Copy each line of the following data that contains "номерами".

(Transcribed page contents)
# # # # #

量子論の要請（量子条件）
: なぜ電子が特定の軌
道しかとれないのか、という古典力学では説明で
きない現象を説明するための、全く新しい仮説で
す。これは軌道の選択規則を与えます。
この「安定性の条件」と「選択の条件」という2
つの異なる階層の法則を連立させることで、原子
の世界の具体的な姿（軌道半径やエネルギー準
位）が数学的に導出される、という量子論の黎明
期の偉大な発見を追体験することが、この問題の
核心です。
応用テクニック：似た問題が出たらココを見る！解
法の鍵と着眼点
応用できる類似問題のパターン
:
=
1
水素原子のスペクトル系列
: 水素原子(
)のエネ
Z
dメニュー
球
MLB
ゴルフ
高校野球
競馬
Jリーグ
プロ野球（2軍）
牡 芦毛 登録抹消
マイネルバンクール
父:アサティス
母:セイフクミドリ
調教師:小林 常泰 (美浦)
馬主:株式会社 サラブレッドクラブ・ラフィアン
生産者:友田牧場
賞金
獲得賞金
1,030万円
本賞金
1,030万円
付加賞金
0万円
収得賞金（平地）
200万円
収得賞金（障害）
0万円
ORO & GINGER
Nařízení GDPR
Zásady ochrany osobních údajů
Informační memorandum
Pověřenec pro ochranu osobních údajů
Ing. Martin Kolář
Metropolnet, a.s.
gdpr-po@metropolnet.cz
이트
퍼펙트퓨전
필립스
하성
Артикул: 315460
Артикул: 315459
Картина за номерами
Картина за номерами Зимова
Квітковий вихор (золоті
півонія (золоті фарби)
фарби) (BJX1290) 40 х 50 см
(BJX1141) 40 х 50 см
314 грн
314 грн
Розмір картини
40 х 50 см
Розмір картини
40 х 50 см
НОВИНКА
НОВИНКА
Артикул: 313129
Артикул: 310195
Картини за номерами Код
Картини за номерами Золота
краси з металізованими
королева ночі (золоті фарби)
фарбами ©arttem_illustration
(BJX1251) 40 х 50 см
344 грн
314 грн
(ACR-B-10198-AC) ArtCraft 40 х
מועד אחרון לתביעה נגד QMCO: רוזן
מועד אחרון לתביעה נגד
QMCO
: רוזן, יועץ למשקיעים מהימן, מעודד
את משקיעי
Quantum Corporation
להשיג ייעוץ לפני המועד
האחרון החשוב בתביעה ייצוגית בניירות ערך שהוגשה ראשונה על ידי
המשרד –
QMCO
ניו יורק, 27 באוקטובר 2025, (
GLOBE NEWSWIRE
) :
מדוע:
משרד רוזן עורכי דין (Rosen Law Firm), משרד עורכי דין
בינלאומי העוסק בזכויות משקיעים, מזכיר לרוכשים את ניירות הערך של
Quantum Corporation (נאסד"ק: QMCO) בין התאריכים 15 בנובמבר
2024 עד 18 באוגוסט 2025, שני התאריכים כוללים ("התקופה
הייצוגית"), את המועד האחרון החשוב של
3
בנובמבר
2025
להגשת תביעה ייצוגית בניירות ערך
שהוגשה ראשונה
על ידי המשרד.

# # # # #

**Written answer**
Картина за номерами
Картина за номерами Зимова
Картини за номерами Код
Картини за номерами Золота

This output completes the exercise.